*** Opening of TEXT PROVIDED ***
Most generative AI models, however, are tailored to data defined on Euclidean domains, such as 2D images or 1D audio signals. Nevertheless, in many fields, data are often defined on non-Euclidean geometries, giving rise to the field of geometric deep learning (see A Brief Introduction to Geometric Deep Learning).
Approaches to geometric deep learning are broad but one of the most common cases is the group setting (see Geometric Deep Learning on Groups), such as observations defined on the sphere. Spherical data arise in many fields, from observations over the Earth to panoramic 360° photos and videos in virtual reality, to astronomical observations of the relic light from the Big Bang, which is observed on the celestial sphere.
To bring the benefits of generative AI to data like these and others with complex geometries we need to merge geometric and generative AI.
Generative AI architectures
Modern generative AI models typically take one of the following approaches.
- GANs (Generative Adversarial Networks) use a generator and a discriminator network to generate new data samples by pitting the two against each other in a zero-sum game.
- VAEs (Variational Autoencoders) are generative models that learn a compressed representation of the input data and use it to generate new samples.
- Normalizing flows are a class of generative models that use a series of invertible transformations to model the probability distribution of the data.
- Diffusion models use a denoising diffusion process to generate high-quality images.
*** Close of TEXT PROVIDED ***
*** Opening of DATA EXTRACT ***
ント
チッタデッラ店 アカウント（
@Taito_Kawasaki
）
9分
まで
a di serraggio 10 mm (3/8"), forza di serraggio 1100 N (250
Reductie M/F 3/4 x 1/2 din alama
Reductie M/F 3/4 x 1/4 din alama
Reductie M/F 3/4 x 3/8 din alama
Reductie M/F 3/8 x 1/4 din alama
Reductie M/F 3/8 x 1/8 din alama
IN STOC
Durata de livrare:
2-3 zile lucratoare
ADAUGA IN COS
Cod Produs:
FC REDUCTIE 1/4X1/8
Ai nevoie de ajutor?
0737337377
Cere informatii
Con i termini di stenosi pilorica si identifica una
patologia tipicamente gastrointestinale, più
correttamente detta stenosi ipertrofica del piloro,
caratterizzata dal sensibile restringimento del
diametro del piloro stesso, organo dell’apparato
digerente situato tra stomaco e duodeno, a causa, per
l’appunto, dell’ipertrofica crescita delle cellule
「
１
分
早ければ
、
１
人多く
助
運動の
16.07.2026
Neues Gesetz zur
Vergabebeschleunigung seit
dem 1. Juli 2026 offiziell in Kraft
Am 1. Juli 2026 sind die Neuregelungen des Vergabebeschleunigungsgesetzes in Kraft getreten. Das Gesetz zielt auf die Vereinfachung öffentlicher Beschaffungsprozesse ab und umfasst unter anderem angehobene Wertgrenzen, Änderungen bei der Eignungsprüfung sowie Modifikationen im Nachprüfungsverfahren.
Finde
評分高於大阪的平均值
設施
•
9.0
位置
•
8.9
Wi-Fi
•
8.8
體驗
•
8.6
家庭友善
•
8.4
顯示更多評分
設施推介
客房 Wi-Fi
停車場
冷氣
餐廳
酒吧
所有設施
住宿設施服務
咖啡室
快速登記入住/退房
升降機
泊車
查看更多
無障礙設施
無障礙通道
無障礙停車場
*** Close of DATA EXTRACT ***
TRY IT - Extend the text on geometric and generative AI, starting right after its final sentence about diffusion models. The listing comes from a different source than the text on geometric and generative AI.

OUTPUT -
The current state-of-the-art in terms of generated image quality is typically achieved by GANs or diffusion models. We, therefore, concentrate on these approaches and explore how they may be extended to geometric settings.
Towards generative geometric AI for 360° images
For concreteness, let us focus on the common case of spherical data and in particular, 360° panoramic images.
While both normalizing flows and diffusion models have been extended to the spherical setting in recent pioneering research papers [1,2], these approaches focus on a density field over spherical coordinates, whereas here, we are interested in a pixelated image on the sphere.
To extend both GANs and diffusion models to spherical data, the underlying architectures of these approaches must be extended to natively model the underlying spherical geometry. To achieve this, we require the underlying layers that form the building blocks of this architecture to be extended to the sphere. In the past, such spherical layers have been plagued by computational limitations. Recently, however, these computational limitations have been overcome in the hybrid discrete-continuous (DISCO) framework , which provides spherical layers that are both highly effective and computationally efficient (see our recent article on Hybrid Discrete-Continuous Geometric Deep Learning).
GANs are built on a discriminator (i.e., classifier) and a generator that supports dense predictions, often themselves built on CNN layers for image data (see A Brief Introduction To GANs for further details). All of these components have been extended to the sphere already [3,4]; hence, we have all of the building blocks needed to extend GANs to spherical data.
Diffusion models require a learned score or, equivalently, a denoiser, often based on U-Net style architectures (see An Introduction to Stable Diffusion for further details). Again, U-Nets for high-resolution images have already been extended to the sphere , and thus we have precisely the building blocks that we need to handle.
In the meantime
At CopernicAI, we are working on precisely these types of architectures to bring generative AI to geometric data, such as 360° images.
Until these new models are ready, however, we have retrofitted Stable Diffusion to support the generation of 360° images.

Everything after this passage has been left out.